Compliance Timeline & Transitional Relief

Affected operators have been granted an 18-month compliance window, with a final deadline of June 30, 2027. While the timeline provides breathing room for capital raising and restructuring activities, the SEC has been explicit that non-compliance may attract serious regulatory consequences, including licence suspension or withdrawal.

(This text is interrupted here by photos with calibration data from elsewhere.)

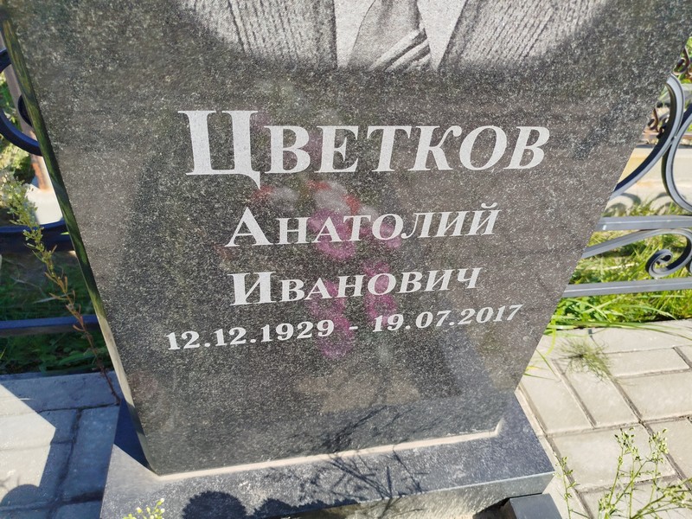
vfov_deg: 56.8
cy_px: 260
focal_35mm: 24
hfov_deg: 71.6
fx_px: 480
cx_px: 346
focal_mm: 5.31
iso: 50
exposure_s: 1/606
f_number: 1.7
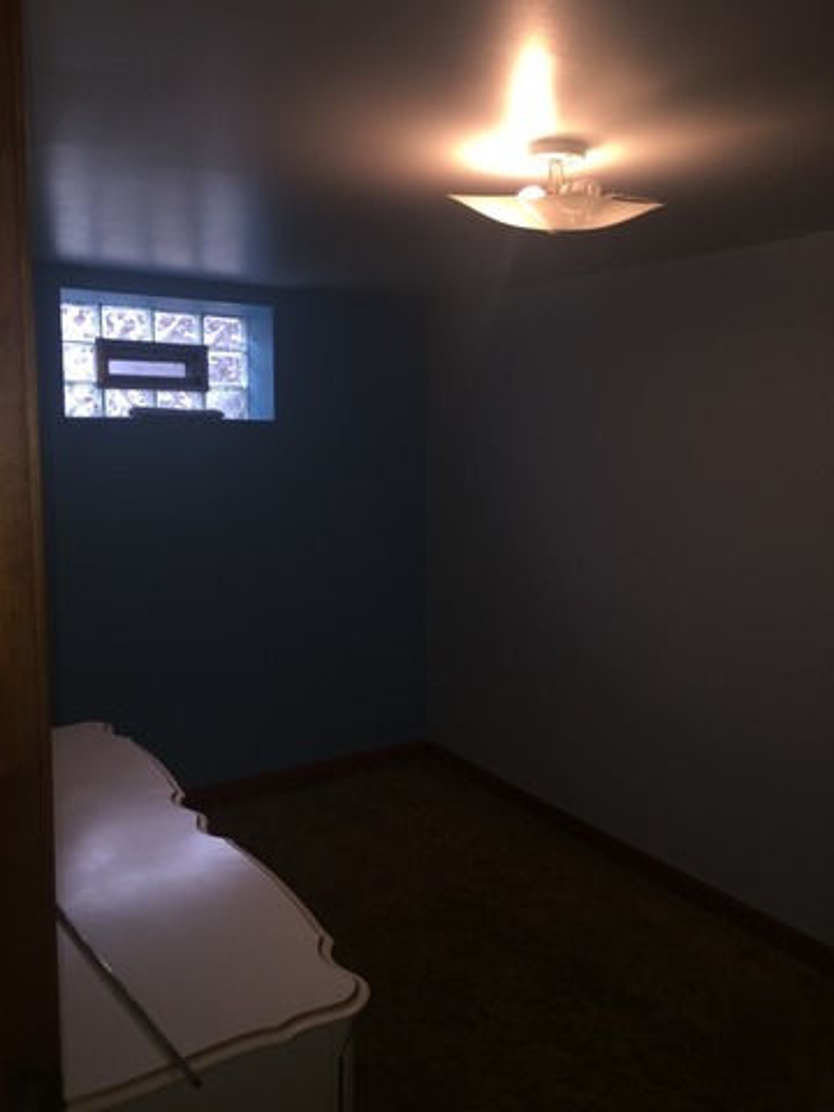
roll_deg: -0.9
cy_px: 556
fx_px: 932
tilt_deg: -7.4
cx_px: 417
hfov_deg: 48.2
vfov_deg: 61.7
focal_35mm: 29
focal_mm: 4.15
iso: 32
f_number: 2.2
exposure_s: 1/30
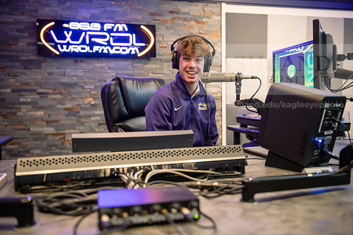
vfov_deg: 37.9
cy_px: 118
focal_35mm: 35
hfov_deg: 54.4
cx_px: 176
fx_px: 343
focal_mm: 35
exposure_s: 1/60
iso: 1250
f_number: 2.8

​Importantly, the Commission has indicated that transitional relief may be available on a case-by-case basis, allowing operators to propose phased compliance strategies where justified. The SEC is also expected to release supplementary guidance covering acceptable capital composition, verification methodologies, and documentation standards. For compliance professionals and regulated entities, early engagement with regulatory expectations will be critical to avoiding last-minute restructuring risks.

Final Thoughts

The SEC’s recapitalisation directive marks a fundamental recalibration of Nigeria’s capital markets. The regulatory focus is shifting from encouraging widespread operator participation toward building a financially resilient, institutionally stable market ecosystem. Operators now face a clear strategic mandate: build stronger capital buffers, pursue strategic partnerships, or reposition operational models to remain competitive under the new regulatory environment.